Racheritual
Racheritual
Baxter Kincaid ist ein großartig gelungener Charakter. Er ist alles andere als gewöhnlich. Er ist intelligent, sarkastisch und immer noch davon überzeugt, dass das Gute gewinnen kann. Allerdings ist er nicht mehr der Meinung, dass dies unbedingt auf dem legalen Weg geschehen kann. Kleine Abwege sind für ihn inzwischen ein probates Mittel der Wahl, immer zum Wohle seiner Klienten, denen er ihr Recht verschaffen möchte.
An seiner Seite steht eine "Außenseitertruppe", bestehend aus Corin Campbell, Kincaids Partnerin, eine echte Ein-Frau-Armee, seinem Mann für IT und Sicherheit, einem Fotografen, seinem alten Polizeikollegen Terry, der inzwischen Priester geworden ist, und einer FBI-Agentin namens Isadora Davis, die den Auftrag hat, ein sehr sorgfältiges Auge auf Kincaid zu haben.

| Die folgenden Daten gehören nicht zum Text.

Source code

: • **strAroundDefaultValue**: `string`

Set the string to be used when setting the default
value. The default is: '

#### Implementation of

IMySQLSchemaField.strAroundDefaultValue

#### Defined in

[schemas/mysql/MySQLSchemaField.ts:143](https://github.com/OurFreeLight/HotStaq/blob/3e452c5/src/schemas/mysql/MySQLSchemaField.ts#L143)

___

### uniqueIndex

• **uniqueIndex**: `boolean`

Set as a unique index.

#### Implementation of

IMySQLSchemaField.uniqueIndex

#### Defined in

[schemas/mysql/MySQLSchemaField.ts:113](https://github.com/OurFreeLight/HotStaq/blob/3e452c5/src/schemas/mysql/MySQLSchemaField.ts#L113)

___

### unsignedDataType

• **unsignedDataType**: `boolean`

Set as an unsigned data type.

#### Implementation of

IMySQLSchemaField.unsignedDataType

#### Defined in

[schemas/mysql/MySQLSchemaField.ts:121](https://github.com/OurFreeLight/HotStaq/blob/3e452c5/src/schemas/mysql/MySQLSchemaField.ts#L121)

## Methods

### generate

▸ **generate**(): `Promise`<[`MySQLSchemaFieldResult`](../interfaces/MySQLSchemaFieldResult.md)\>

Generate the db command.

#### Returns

Ihr Ziel ist klar: Sie wollen beweisen, dass Steinar Hagen keineswegs unschuldig ist, ebenso wenig sein Sohn Magni.
Unterdessen verfolgen diese ihre eigene Agenda, und es ist keineswegs klar, dass alle aus Kincaids Kreis auch den Tag überleben werden.
"Racheritual" ist der erste Thriller von Ethan Cross, den ich gelesen habe, und ich fühlte mich sehr gut unterhalten. Es ist klar, dass Kincaid leiden wird - und überleben, denn er ist als der neue Ermittler von Ethan Cross für mehr als nur einen Band vorgesehen.
Gerade diese elementaren Widersprüche zwischen den beiden Gruppen haben mich sehr beeindruckt: Da sind zum einen jene die Steinar Hagen nachfolgen, und dessen mythologischer Bindung zu den nordischen Gottheiten und der "Lehre" von der unbeugsamen Härte und der Überlegenheit gegenüber den anderen. Und zum anderen jene, die Hagen als Gutmenschen betrachtet, die an eine höhere Gerechtigkeit glauben, an Menschlichkeit, repräsentiert vor allem natürlich durch Kincaid und in der Person von Terry, Baxters ehemaligem Kollegen bei der Polizei.
Dies wird an vielen Stellen deutlich, nicht zuletzt in der Szene, als Magni seinem Bruder Modi seine Sicht der Welt erklärt: "Warum sollte ich es nicht genießen. der Stärkste im Raum zu sein? Warum sollte ich meine Überlegenheit nicht feier? Weil das jemandes Gefühle verletzen könnte? Weil irgendwer empört sein könnte? Du und all die anderen schwachen Mitglieder dieser Gesellschaft, ihr scheint zu glauben, ihr hättet etwas verdient.2 Dass ihr nur, weil ihr auf der Welt sein, Respekt verdient hättet. (...) Diese Welt ist durch und durch schwach geworden.(...) Wenn ich mich umsehe, sehe ich lediglich einen Haufen Weicheier. Einen Haufen Idioten, die nur darauf warten, dass ich sie ausnehme." (...) "Und eins dieser Rechte besagt, dass der Stärkere sich am Schwächeren bedient. Vergiss Gerechtigkeit, Modi, vergiss Rechtschaffenheit. (...) Es gilt allein das, womit man davonkommt. Und wenn du der Stärkste bist, kommst du mit allem davon."
Dies erinnert mich sehr an vieles, was in Gesellschaft und Geschäftswelt passiert - nicht erst seit heute, aber besonders seit einigen Monaten. Das Recht des Stärkeren ist inzwischen offen durchsetzbar, man muss dies nicht "im Geheimen" tun, sondern man kann sich damit brüsten, dass man eben nicht "woke" ist - wobei dieses Wort sich wunderbar dafür eignet, alles in ihm zu verstecken, das man als schwach und weich empfindet. Und nein, Ethan Cross benutzt dieses Wort natürlich nicht, das es geht nicht um die Darstellung der Verschiebungen, die innerhalb der Gesellschaften stattfinden.
Ich kann diesen Roman nur empfehlen, es ist gute Unterhaltung mit der "notwendigen Prise" an Gewalt und Verbrechen, die ein Thriller braucht, ich kann ihn mir gut verfilmt vorstellen und bin gespannt, wie es Ethan Cross gelingt, in den folgenden Bänden Baxter Kincaid und seine Gruppe zu gestalten.